Bill Carroll, the founder of 1 Financial Corporation, served as the broker who brought the deal HSF’s way. He didn’t immediately respond to an inquiry.

The four-story hotel will have 168 rooms as well as a swimming pool, a gym, a restaurant and a Starbucks cafe. As per Bldup, a website that tracks real estate projects, CR Architecture + Design drew up the plans for the building, which will abut an oceanfront boardwalk. Callahan Construction Managers will serve as the contractor.

Lixi Group keeps a low profile, as per an HSF spokeswoman, but the company runs about 20 North American hotels, the spokeswoman said. According to a hospitality-industry employment website, the developer is based in Mount Laurel, N.J., and also operates lodgings in Pittsburgh, Connecticut and Upstate New York. It already has two other Boston-area properties: a Residence Inn in Andover, Mass., and an Aloft hotel in Lexington, Mass.

HSF’s “flexible, tailored approach to financing our hotel development made this loan closure seamless, and we are looking forward to delivering this Springhill Suites to the Boston market,” Lisi Gu, a Lixi spokeswoman, said in a statement.

Strong demand and barriers to entry have carried Boston’s hotel owners to good results in recent years. In 2018, revenue per available room rose nearly four percent, according to HVS, a lodging-research firm.
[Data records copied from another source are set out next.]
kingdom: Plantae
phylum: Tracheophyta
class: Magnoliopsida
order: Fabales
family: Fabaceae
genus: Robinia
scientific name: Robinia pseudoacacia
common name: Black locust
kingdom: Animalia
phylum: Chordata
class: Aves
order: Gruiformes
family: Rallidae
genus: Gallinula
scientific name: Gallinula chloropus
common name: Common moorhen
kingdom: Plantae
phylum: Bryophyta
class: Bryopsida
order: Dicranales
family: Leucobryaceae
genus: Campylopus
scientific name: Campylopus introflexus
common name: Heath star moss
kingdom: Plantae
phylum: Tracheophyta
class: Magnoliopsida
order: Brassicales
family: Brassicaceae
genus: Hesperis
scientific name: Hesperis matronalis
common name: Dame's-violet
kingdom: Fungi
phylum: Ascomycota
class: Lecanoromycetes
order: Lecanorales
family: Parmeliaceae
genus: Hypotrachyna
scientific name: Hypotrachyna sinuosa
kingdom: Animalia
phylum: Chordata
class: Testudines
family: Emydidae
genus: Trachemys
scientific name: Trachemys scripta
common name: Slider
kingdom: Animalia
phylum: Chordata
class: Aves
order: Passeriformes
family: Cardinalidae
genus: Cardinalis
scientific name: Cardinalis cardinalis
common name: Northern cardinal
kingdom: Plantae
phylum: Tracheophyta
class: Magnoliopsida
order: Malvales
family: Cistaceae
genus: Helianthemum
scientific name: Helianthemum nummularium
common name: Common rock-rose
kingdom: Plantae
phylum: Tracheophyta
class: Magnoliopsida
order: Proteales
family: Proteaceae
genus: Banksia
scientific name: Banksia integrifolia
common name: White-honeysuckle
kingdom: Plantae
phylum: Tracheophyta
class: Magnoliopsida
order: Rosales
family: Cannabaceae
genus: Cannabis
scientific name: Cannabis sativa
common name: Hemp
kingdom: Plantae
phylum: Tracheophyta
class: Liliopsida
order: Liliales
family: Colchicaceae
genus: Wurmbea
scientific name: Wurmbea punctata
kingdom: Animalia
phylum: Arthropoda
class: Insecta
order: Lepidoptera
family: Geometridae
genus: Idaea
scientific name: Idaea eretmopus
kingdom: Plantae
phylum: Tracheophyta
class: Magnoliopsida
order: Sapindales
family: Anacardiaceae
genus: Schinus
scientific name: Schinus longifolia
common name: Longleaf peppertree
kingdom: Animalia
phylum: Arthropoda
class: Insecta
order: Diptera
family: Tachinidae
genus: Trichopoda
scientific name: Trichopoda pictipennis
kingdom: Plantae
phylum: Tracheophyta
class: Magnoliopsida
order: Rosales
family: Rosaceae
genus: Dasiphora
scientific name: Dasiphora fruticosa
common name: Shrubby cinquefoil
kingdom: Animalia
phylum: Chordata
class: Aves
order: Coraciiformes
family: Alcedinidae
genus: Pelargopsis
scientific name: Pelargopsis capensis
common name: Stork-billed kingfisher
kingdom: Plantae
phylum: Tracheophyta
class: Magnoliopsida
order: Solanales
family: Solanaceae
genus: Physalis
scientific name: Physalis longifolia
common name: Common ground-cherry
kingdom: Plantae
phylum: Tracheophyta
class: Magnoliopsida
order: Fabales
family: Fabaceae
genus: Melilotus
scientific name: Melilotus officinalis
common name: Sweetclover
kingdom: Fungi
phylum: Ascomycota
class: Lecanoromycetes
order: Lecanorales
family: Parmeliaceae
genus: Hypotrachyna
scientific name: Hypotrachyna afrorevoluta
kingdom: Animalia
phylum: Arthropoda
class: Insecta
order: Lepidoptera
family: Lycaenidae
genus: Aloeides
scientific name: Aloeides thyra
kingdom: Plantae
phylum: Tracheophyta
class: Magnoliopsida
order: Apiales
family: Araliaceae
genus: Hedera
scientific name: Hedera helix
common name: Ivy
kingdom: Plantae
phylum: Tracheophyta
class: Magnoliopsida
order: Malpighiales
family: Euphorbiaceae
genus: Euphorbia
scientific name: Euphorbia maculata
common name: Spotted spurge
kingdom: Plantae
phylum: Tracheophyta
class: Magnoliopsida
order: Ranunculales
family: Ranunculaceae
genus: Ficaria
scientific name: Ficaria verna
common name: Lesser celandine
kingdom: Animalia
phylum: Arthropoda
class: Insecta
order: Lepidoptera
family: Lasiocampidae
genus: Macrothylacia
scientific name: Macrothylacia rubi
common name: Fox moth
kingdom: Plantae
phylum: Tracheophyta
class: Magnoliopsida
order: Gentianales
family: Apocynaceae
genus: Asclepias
Demand grew more than 6 percent—a rate that supply couldn’t match because of land scarcity and regulatory obstacles, the consultancy said in a report. Expanded international air service at the Boston airport has been a special boon to hotels such as the planned Springhill geared toward travelers, the report added.

Construction should be finished in two years, according to Bldup.